Similarly, certain parts of the type hierarchy might need to be
modified. In an ideal world, the matrix type hierarchy would only
need to be extended at the bottom for individual grammars. However,
it is not clear that this is possible or desirable even in principle,
and it is certainly not the case for this preliminary first version!
(Defaults may help here...)
The single biggest gap in the matrix is the utter lack of
lexical types. I hope that it can be useful even with this
huge lacuna. Since the matrix holds so closely to the LinGO
grammar, the lexical types of the LinGO grammar should be
used as models for creating lexical types. Note in particular
that the rules assume lexical threading of NON-LOCAL features.

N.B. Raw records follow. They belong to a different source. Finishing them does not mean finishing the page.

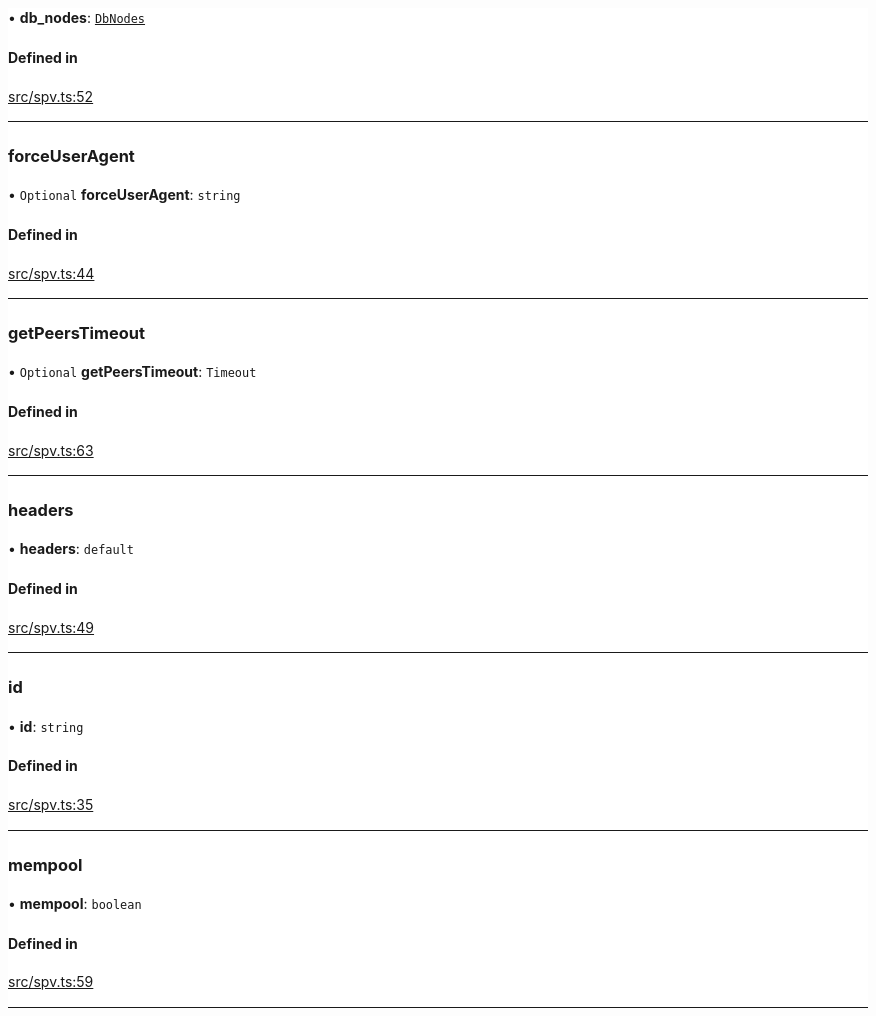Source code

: • **db\_nodes**: [`DbNodes`](DbNodes.md)

#### Defined in

[src/spv.ts:52](https://github.com/kevinejohn/bsv-spv/blob/master/src/spv.ts#L52)

___

### forceUserAgent

• `Optional` **forceUserAgent**: `string`

#### Defined in

[src/spv.ts:44](https://github.com/kevinejohn/bsv-spv/blob/master/src/spv.ts#L44)

___

### getPeersTimeout

• `Optional` **getPeersTimeout**: `Timeout`

#### Defined in

[src/spv.ts:63](https://github.com/kevinejohn/bsv-spv/blob/master/src/spv.ts#L63)

___

### headers

• **headers**: `default`

#### Defined in

[src/spv.ts:49](https://github.com/kevinejohn/bsv-spv/blob/master/src/spv.ts#L49)

___

### id

• **id**: `string`

#### Defined in

[src/spv.ts:35](https://github.com/kevinejohn/bsv-spv/blob/master/src/spv.ts#L35)

___

### mempool

• **mempool**: `boolean`

#### Defined in

[src/spv.ts:59](https://github.com/kevinejohn/bsv-spv/blob/master/src/spv.ts#L59)

___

Beware that some feature names (notably HNDL) and many type names
differ between the matrix and the LinGO grammar, even when they
are logically and mnemonically related.
Future versions of the matrix should include further documentation
as well as more types (especially lexical types). Revisions to
the types included in this version should also be anticipated,
since it seems extremely unlikely that this first guess as to
what's universally useful will turn out to be entirely correct.

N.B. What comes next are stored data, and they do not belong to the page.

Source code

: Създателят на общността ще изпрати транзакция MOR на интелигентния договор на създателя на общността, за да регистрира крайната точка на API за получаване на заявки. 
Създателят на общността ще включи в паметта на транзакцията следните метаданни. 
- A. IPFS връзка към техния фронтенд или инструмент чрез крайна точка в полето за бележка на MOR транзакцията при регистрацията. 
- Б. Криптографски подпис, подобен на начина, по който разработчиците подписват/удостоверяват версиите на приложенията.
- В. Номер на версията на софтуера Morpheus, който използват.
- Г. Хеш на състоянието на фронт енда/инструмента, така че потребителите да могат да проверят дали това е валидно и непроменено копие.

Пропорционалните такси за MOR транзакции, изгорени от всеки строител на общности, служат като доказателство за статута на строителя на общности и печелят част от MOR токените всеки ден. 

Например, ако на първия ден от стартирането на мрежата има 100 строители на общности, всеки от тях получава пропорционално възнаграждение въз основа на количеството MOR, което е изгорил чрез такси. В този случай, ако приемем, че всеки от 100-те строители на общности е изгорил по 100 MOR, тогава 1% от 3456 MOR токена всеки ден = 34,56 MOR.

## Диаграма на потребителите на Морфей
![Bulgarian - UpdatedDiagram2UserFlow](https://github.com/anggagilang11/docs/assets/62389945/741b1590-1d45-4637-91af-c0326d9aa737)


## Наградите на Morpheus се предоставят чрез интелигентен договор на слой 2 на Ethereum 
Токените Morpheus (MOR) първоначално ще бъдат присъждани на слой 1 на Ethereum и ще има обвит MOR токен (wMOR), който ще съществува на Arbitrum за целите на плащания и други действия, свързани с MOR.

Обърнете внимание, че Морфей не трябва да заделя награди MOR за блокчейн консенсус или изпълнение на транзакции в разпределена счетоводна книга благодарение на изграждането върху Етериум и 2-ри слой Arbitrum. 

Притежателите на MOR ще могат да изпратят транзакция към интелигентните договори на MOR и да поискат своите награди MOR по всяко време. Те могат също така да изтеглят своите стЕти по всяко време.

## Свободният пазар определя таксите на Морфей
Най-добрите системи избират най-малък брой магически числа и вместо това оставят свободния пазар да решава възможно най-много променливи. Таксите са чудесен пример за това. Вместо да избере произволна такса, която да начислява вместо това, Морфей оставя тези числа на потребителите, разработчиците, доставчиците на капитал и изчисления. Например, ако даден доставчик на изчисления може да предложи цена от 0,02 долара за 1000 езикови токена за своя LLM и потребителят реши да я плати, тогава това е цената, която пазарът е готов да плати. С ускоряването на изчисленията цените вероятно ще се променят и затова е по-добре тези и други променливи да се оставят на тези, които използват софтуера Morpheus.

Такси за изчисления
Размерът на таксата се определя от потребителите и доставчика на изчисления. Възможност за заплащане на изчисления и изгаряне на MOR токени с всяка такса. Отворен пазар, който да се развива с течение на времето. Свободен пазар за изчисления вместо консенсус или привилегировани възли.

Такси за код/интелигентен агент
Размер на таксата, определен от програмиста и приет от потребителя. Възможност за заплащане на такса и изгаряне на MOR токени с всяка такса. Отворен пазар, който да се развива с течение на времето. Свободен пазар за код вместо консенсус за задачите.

Stephan Oepen has kindly cleaned up the collateral .lsp files
included in this distribution of the matrix. Take a look at
lkb/script for information on how various files (including .tdl
files) are included, and which aspects of the grammar should
be encoded in which .tdl files.
April 5, 2002 (erb)
Added improvements to supertypes for lexical rules. "Derivational"
lexical rules are now lexeme-to-lexeme, rather than word-to-word
(a hold-over from PAGE). Lexeme-to-lexeme rules can be spelling
changing, and apply _inside_ lexeme-to-word, or inflectional rules,
as expected.
June 18, 2002 (oe)
Fix generator support (by adding a suitable `mrsglobals.lsp'); more
cleaning up of `script' and related collateral files.